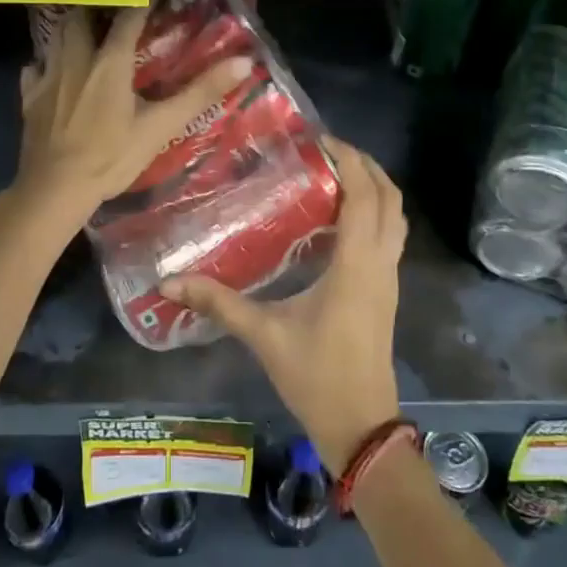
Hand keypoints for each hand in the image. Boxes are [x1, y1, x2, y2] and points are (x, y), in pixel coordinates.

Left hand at [16, 7, 251, 221]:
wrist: (55, 189)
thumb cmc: (111, 157)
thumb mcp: (161, 126)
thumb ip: (200, 92)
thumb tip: (243, 62)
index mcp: (110, 61)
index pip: (127, 18)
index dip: (141, 2)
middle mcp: (76, 58)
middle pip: (82, 16)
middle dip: (98, 8)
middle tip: (114, 10)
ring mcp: (48, 76)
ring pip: (56, 36)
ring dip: (73, 27)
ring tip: (87, 31)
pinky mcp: (29, 97)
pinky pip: (36, 67)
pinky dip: (47, 62)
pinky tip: (54, 72)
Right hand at [161, 138, 405, 471]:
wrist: (362, 427)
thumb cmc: (316, 377)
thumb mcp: (264, 336)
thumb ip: (219, 303)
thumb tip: (169, 282)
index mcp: (356, 265)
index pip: (364, 196)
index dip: (349, 160)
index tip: (321, 139)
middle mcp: (381, 263)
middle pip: (390, 198)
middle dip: (366, 165)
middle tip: (328, 150)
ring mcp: (390, 278)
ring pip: (396, 217)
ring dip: (375, 188)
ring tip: (336, 174)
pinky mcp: (388, 291)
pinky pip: (391, 236)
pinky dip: (375, 212)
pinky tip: (340, 218)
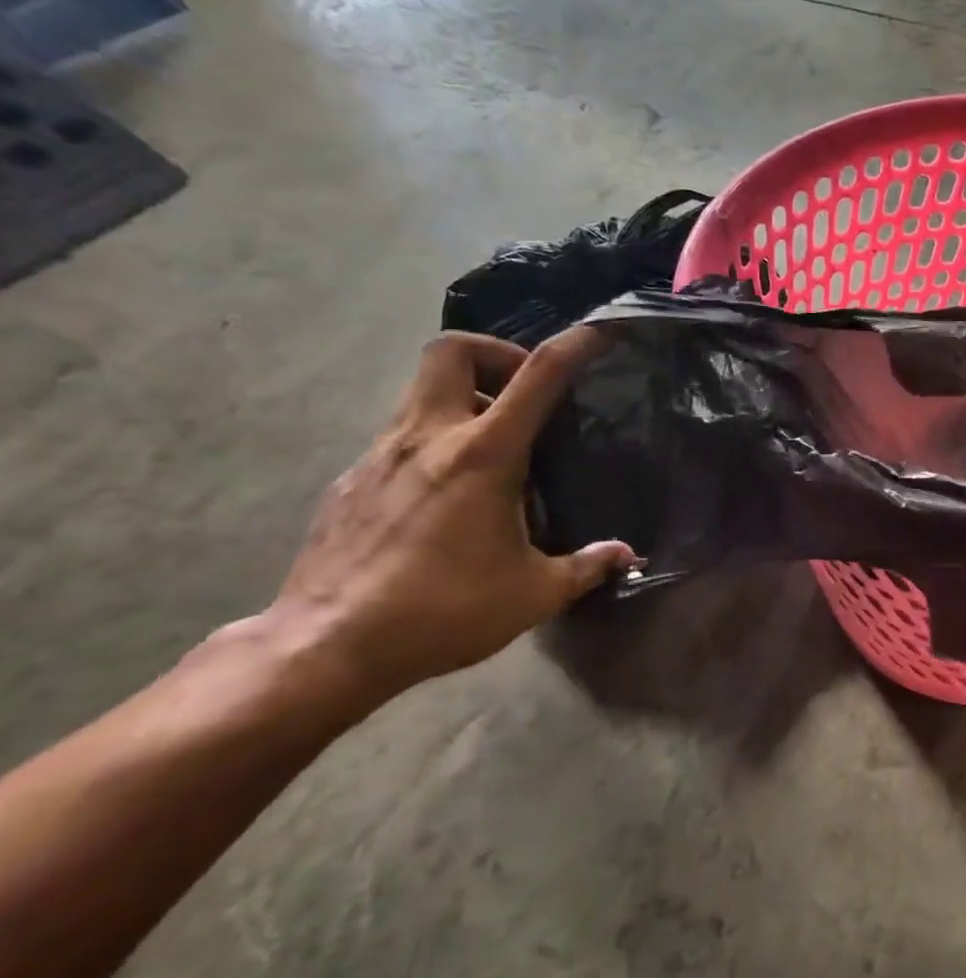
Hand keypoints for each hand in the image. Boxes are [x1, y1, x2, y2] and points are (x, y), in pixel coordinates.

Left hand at [263, 329, 634, 704]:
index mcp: (483, 455)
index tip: (601, 330)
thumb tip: (628, 557)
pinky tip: (450, 492)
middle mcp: (428, 438)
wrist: (325, 647)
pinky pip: (401, 435)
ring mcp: (380, 455)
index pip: (537, 376)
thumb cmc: (443, 611)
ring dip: (465, 398)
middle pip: (452, 350)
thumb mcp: (534, 593)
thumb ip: (587, 566)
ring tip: (497, 448)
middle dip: (496, 355)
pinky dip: (435, 440)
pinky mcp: (352, 480)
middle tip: (525, 395)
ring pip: (421, 390)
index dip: (574, 344)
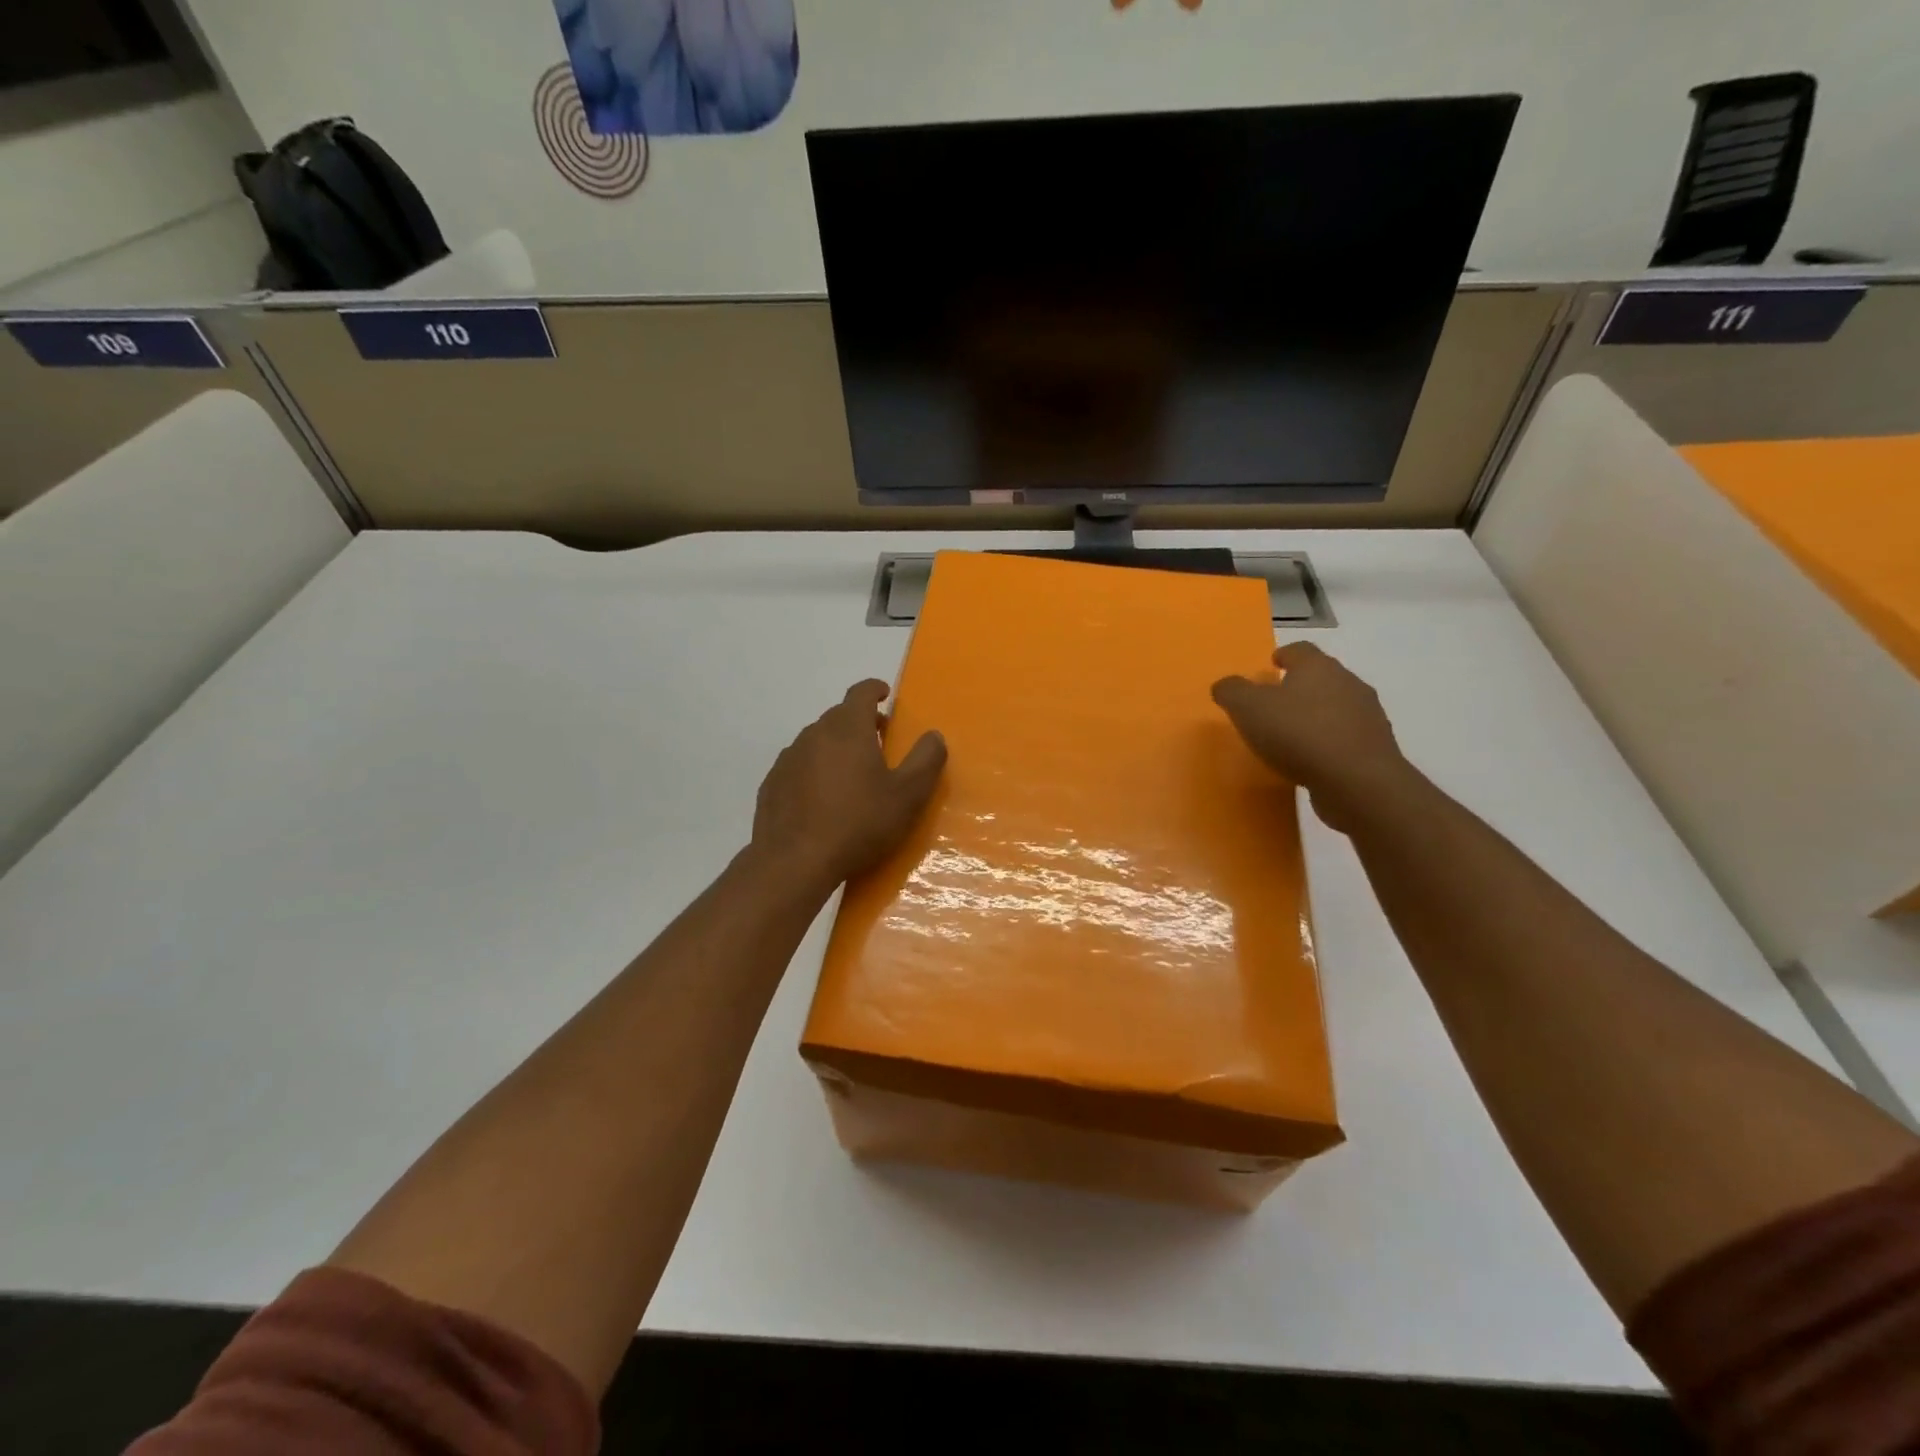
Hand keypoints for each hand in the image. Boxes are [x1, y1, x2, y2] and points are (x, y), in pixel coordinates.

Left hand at [751, 680, 947, 891]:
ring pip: (816, 741)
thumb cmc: (859, 823)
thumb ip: (926, 760)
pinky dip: (813, 771)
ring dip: (835, 747)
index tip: (885, 696)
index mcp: (848, 728)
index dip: (875, 690)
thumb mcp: (907, 795)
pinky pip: (798, 766)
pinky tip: (822, 799)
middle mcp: (814, 734)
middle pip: (838, 716)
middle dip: (859, 722)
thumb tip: (934, 735)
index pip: (861, 692)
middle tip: (878, 742)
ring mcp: (788, 759)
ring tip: (851, 774)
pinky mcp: (772, 784)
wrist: (795, 862)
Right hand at [1211, 643, 1411, 832]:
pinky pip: (1346, 737)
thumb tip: (1224, 685)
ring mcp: (1367, 716)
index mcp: (1317, 667)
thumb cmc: (1298, 733)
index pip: (1300, 650)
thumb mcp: (1248, 708)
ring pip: (1337, 706)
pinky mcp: (1375, 747)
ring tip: (1293, 734)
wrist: (1357, 781)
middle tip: (1276, 702)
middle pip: (1322, 676)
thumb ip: (1232, 691)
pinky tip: (1312, 760)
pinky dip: (1329, 742)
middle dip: (1300, 686)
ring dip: (1317, 715)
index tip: (1272, 664)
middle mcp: (1348, 683)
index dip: (1284, 655)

### AIM OF THE TASK
Wherever a picture appears in the records above, leave it out and transcribe everything else exactly.

### SOLUTION
Hand keypoints for each hand in the image. Boxes are [x1, y1, x2, y2] and points are (x, y), in pixel coordinates.

Left hand at [16, 7, 251, 221]:
wrist: (55, 189)
thumb cmc: (111, 157)
thumb mcp: (161, 126)
thumb ip: (200, 92)
thumb tip: (243, 62)
index mcp: (110, 61)
index pip: (127, 18)
index dip: (141, 2)
middle mcp: (76, 58)
middle pip: (82, 16)
middle dip: (98, 8)
middle tip: (114, 10)
ring mcp: (48, 76)
ring pip: (56, 36)
ring dip: (73, 27)
ring tip: (87, 31)
pinky mcp: (29, 97)
pinky pip: (36, 67)
pinky dip: (47, 62)
pinky tip: (54, 72)
Right hand at [161, 138, 405, 471]:
wrist: (362, 427)
thumb cmc: (316, 377)
thumb mcp: (264, 336)
thumb ip: (219, 303)
thumb tip: (169, 282)
index mcp: (356, 265)
index pip: (364, 196)
index dip: (349, 160)
index tip: (321, 139)
middle mcp: (381, 263)
middle pip: (390, 198)
middle dip: (366, 165)
middle tip: (328, 150)
ring mcp: (390, 278)
ring pip: (396, 217)
ring dip: (375, 188)
ring tip: (336, 174)
pinky mcp: (388, 291)
pinky pip: (391, 236)
pinky dip: (375, 212)
pinky tip: (340, 218)
Hand keypoints for each hand in the image. Boxes are [x1, y1, x2, y2] and points are (x, y), in pixel coordinates.

Left hand at [263, 329, 634, 704]:
index mcp: (483, 455)
index tip: (601, 330)
thumb tip: (628, 557)
pinky tip: (450, 492)
middle mcp: (428, 438)
wrist: (325, 647)
pinky pip: (401, 435)
ring mcp: (380, 455)
index pip: (537, 376)
thumb cmc: (443, 611)
ring dip: (465, 398)
middle pip: (452, 350)
thumb mcp: (534, 593)
thumb ip: (587, 566)
ring tip: (497, 448)
middle dip: (496, 355)
pinky dip: (435, 440)
pinky mcp: (352, 480)
middle tip: (525, 395)
ring pip: (421, 390)
index dip: (574, 344)
Hand keypoints for each hand in the image. Boxes are [x1, y1, x2, y2] and points are (x, y), in pixel coordinates.

Left hand at [751, 680, 947, 891]:
ring pip: (816, 741)
thumb cmc: (859, 823)
thumb ip: (926, 760)
pinky dip: (813, 771)
ring dip: (835, 747)
index tip: (885, 696)
index mcp: (848, 728)
index dip: (875, 690)
thumb mcp: (907, 795)
pinky pip: (798, 766)
pinky tip: (822, 799)
middle mcp: (814, 734)
middle pip: (838, 716)
middle dip: (859, 722)
thumb tip: (934, 735)
index pip: (861, 692)
middle tip: (878, 742)
ring mcp: (788, 759)
ring tip: (851, 774)
pinky mcp: (772, 784)
wrist: (795, 862)
Right hand at [1211, 643, 1411, 832]:
pinky pip: (1346, 737)
thumb tip: (1224, 685)
ring mcp: (1367, 716)
index mcp: (1317, 667)
thumb cmc: (1298, 733)
index pip: (1300, 650)
thumb mcp: (1248, 708)
ring pip: (1337, 706)
pinky mcp: (1375, 747)
ring tip: (1293, 734)
wrist: (1357, 781)
middle tip: (1276, 702)
middle pip: (1322, 676)
thumb ip: (1232, 691)
pinky tip: (1312, 760)
pinky dip: (1329, 742)
middle dip: (1300, 686)
ring dip: (1317, 715)
index tip: (1272, 664)
middle mcp: (1348, 683)
index dip: (1284, 655)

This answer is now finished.